Bill King A Baseball Prince
Near the end of World War II, a high school baseball star left for Guam, where an Armed Forces Radio tryout pivoted his life. Returning home, Bill King nixed a minor-league pact for 250-watt outlet in Pekin, Illinois. "I had the bug," he said, carrying it to his recent death, at 78. Always King showed what El Figaro of Paris termed "a certain feeling of possibility."
We felt it as early as 1958. Bill joined the Giants’ Russ Hodges and Lon Simmons from Peoria baseball, Bradley basketball, and Nebraska football. "They’d just moved from New York and played mostly in the afternoon. I got to explore other things": Russian history, opera and ballet, painting and sailing a 31-foot boat. "Some people in the game get stuck in the game. I never find enough time outside it to do what I want."
King tried. "When we met," said friend Nancy Stephens, "he didn’t know a thing about classical music. Now he knows more than me." The Young Man and the Sea sailed her to Hawaii, Canada, and down the Coast.
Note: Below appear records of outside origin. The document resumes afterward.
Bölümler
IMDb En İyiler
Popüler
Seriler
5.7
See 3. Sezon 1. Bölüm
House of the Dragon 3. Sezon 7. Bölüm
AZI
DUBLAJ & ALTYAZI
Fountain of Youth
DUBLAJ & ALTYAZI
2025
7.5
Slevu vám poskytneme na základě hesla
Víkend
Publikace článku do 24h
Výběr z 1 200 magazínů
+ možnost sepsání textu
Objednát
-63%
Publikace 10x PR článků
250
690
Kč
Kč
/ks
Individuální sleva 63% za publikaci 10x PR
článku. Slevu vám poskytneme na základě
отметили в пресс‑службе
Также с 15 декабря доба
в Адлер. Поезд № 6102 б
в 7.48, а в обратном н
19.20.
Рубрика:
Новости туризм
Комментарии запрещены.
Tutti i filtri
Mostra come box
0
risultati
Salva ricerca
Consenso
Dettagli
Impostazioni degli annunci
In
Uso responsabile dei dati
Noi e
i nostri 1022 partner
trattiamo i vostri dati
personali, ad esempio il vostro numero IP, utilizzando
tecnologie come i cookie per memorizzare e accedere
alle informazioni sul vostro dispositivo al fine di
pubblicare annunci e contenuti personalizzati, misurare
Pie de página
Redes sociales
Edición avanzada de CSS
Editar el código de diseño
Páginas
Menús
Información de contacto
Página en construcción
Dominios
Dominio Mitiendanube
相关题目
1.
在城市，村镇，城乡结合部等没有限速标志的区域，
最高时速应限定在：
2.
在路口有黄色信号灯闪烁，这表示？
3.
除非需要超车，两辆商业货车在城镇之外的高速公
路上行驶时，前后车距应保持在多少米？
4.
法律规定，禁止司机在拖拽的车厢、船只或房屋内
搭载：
The gourmet had peanut butter and onions on warm tortilllas. "You see so-and-so is 57 or 32 and create in your mind an image of what a 57- or 32-year-old looks like," said Bill, 32 turning 21.
Ultimately, a generation matured hearing him do the Bay Area’s three major sports. Flaunting cool and humor, King made his active the unconventional life.
The term became Bill’s trademark. King drove a battered car, banned a telephone at home, and hated socks and shoes. Late-1950s Giants mikemen wore a coat and tie. On hot days, feeling like "I’d showed in my pants," King ditched them for skivvies. G.M. Chub Feeney entered the booth to see him peeling. Said Simmons: "He almost had a heart attack."
Soon Bill grew a handlebar mustache and Van **** beard. "A beard in America of 1976 is not … unusual," said the San Francisco Examiner’s Art Spander. "But he was wearing a beard in 1962. He left baseball for the 1962-83 NBA Warriors, 1966-92 Raiders, and University of California. "At his peak," a writer said, "[he could] do play-by-play, wax eloquent about the flow of the game, and decry officiating, all without missing a beat."
George Blanda became "King of the world"; fumble recovery "a Holly Roller"; Stabler to Casper "The Ghost to the Post." Hoopsl was glitzier: "His words," said The Sporting News, "bullets from a machine gun." Bill’s and the bigs’ boats passed. Then, in 1979, the Oakland A’s drew 306,763. "We need some jazz," said an exec, giving King radio/TV. High, sharp, and stacatto, he joined the just-leaving-the Giants Lon. Once, doing Warriors TV, Simmons said, "If I were watching, I’d turn off the sound and hear Bill on radio."
King’s first-year A’s made the 1982 League Championship Series. A year later King made history: In Milwaukee, spying the beard and mustache, an elderly woman grabbed and proclaimed him the devil. "That’s Bill — flair, panache," laughed Jon Miller, growing up near Oakland. The A’s had usually been the Bay Area’s second fiddle. Now, their radio became the last word, not last choice.
"The Golden Voice of Guam"
In the 1980s, the man whose "passionate descriptions," wrote a columnist, "[were] nothing short of Shakespearean" became America’s sole Voice of big-league basketball, football, and baseball. Ironically, only baseball remained by 2005.
The A’s talk of moving to nearby Santa Clara. Like El Figaro’s desciption, the possibility intrigues. "Who cares?" a fan laughed, putting perspective in season. "Even if they leave, we’ll still hear Bill King." No, we don’t. Not any more. The sad fact is: We still have his bug.